[Task item] The records that follow are to be transcribed in full, without their images.

*** Opening Source material ***

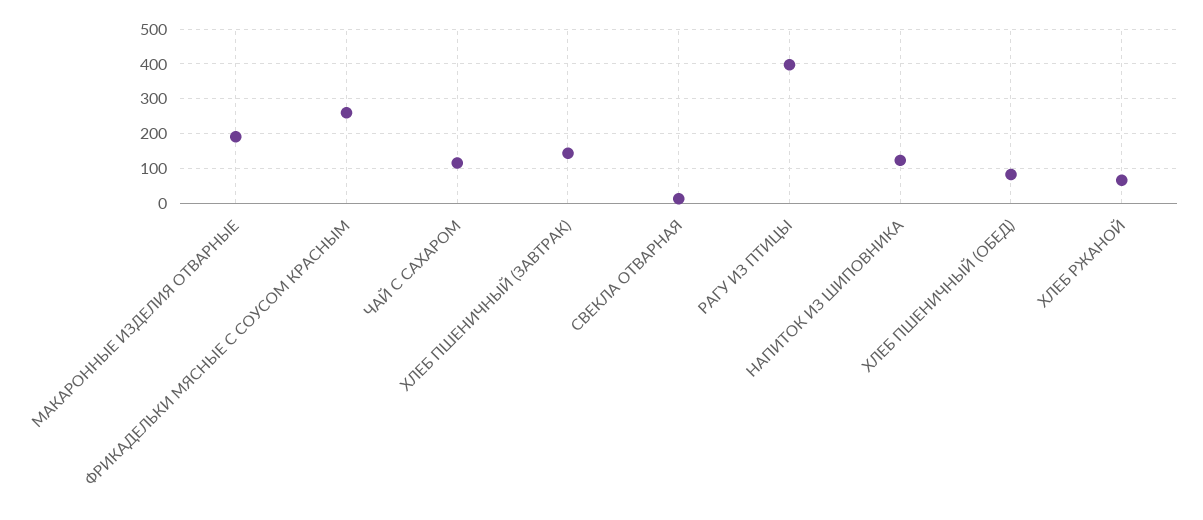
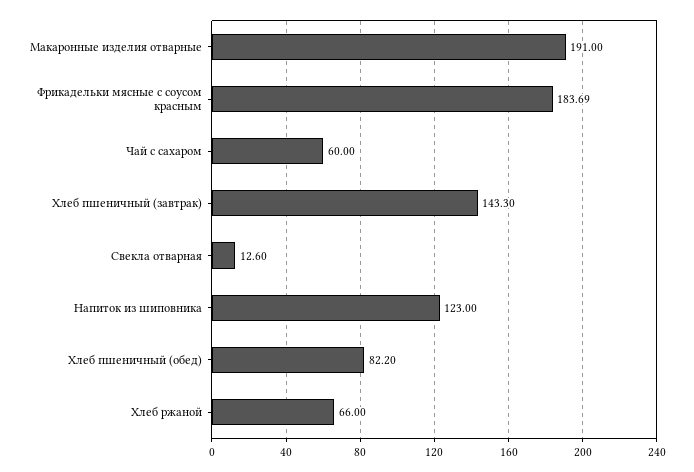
  {
    "МАКАРОННЫЕ ИЗДЕЛИЯ ОТВАРНЫЕ": 191,
-   "ФРИКАДЕЛЬКИ МЯСНЫЕ С СОУСОМ КРАСНЫМ": 260,
+   "ФРИКАДЕЛЬКИ МЯСНЫЕ С СОУСОМ КРАСНЫМ": 183.69,
-   "ЧАЙ С САХАРОМ": 120,
+   "ЧАЙ С САХАРОМ": 60,
    "ХЛЕБ ПШЕНИЧНЫЙ (ЗАВТРАК)": 143.3,
    "СВЕКЛА ОТВАРНАЯ": 12.6,
-   "РАГУ ИЗ ПТИЦЫ": 400,
    "НАПИТОК ИЗ ШИПОВНИКА": 123,
    "ХЛЕБ ПШЕНИЧНЫЙ (ОБЕД)": 82.2,
    "ХЛЕБ РЖАНОЙ": 66
  }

*** Closing Source material ***

[Task response]
  {
    "МАКАРОННЫЕ ИЗДЕЛИЯ ОТВАРНЫЕ": 191,
-   "ФРИКАДЕЛЬКИ МЯСНЫЕ С СОУСОМ КРАСНЫМ": 260,
+   "ФРИКАДЕЛЬКИ МЯСНЫЕ С СОУСОМ КРАСНЫМ": 183.69,
-   "ЧАЙ С САХАРОМ": 120,
+   "ЧАЙ С САХАРОМ": 60,
    "ХЛЕБ ПШЕНИЧНЫЙ (ЗАВТРАК)": 143.3,
    "СВЕКЛА ОТВАРНАЯ": 12.6,
-   "РАГУ ИЗ ПТИЦЫ": 400,
    "НАПИТОК ИЗ ШИПОВНИКА": 123,
    "ХЛЕБ ПШЕНИЧНЫЙ (ОБЕД)": 82.2,
    "ХЛЕБ РЖАНОЙ": 66
  }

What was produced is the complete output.